[Extracted data]:

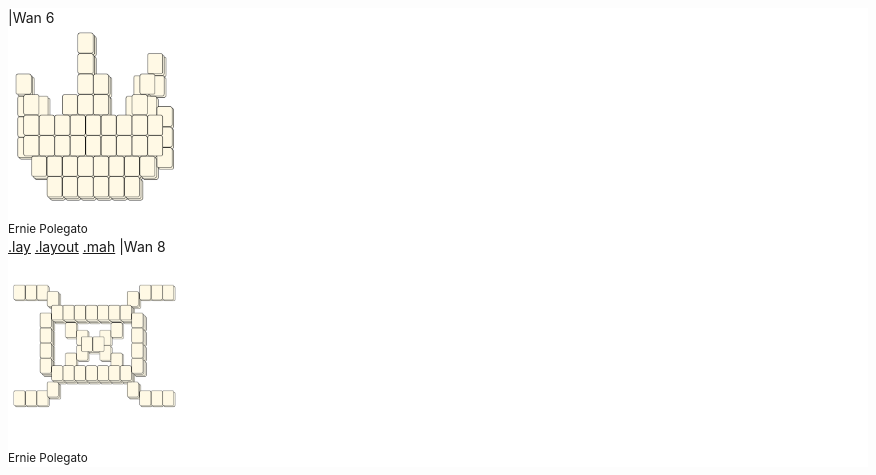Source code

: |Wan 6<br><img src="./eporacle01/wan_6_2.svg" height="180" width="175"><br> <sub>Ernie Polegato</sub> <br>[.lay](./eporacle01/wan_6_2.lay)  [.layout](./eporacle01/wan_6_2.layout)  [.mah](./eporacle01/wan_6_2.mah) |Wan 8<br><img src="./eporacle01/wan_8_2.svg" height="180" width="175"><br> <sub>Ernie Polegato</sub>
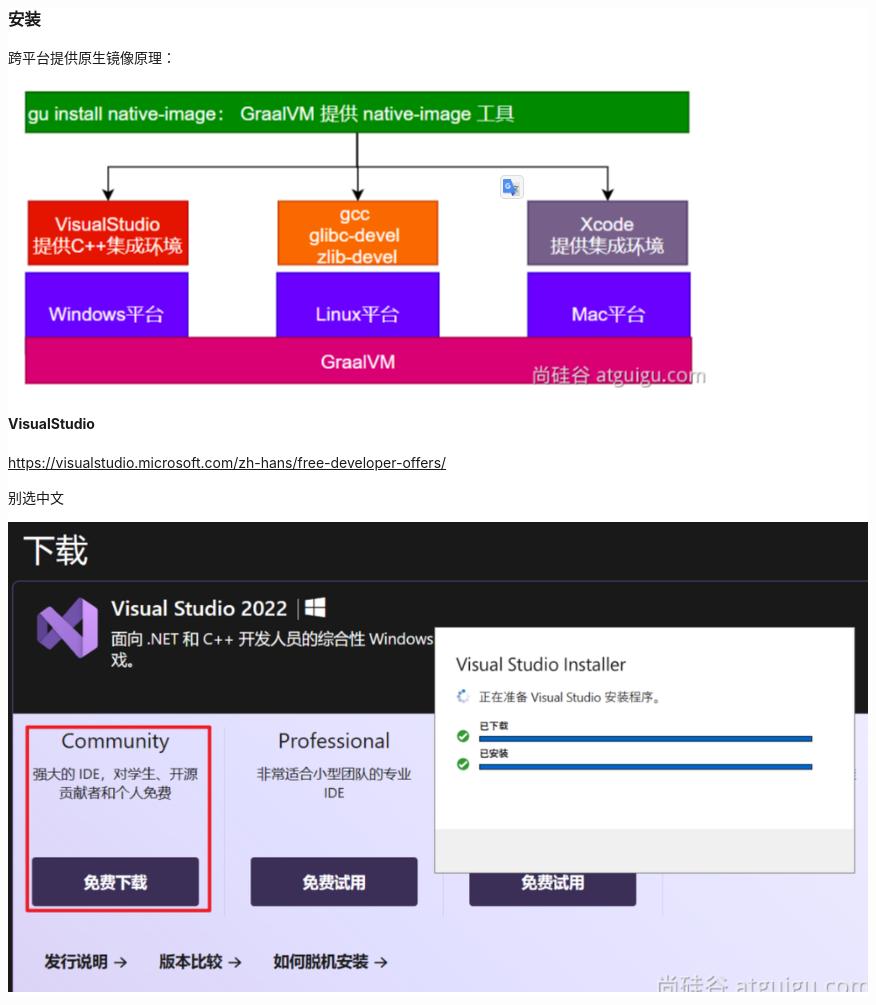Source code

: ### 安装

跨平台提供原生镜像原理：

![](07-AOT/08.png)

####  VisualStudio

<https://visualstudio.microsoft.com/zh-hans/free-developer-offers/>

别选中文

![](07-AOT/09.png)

[Work to be completed]: Quote the lines above word for word, character for character. Leave the pictures out of your answer.

[Response area]:
Source code

: |Wan 6<br><img src="./eporacle01/wan_6_2.svg" height="180" width="175"><br> <sub>Ernie Polegato</sub> <br>[.lay](./eporacle01/wan_6_2.lay)  [.layout](./eporacle01/wan_6_2.layout)  [.mah](./eporacle01/wan_6_2.mah) |Wan 8<br><img src="./eporacle01/wan_8_2.svg" height="180" width="175"><br> <sub>Ernie Polegato</sub>
Source code

: ### 安装

跨平台提供原生镜像原理：

![](07-AOT/08.png)

####  VisualStudio

<https://visualstudio.microsoft.com/zh-hans/free-developer-offers/>

别选中文

![](07-AOT/09.png)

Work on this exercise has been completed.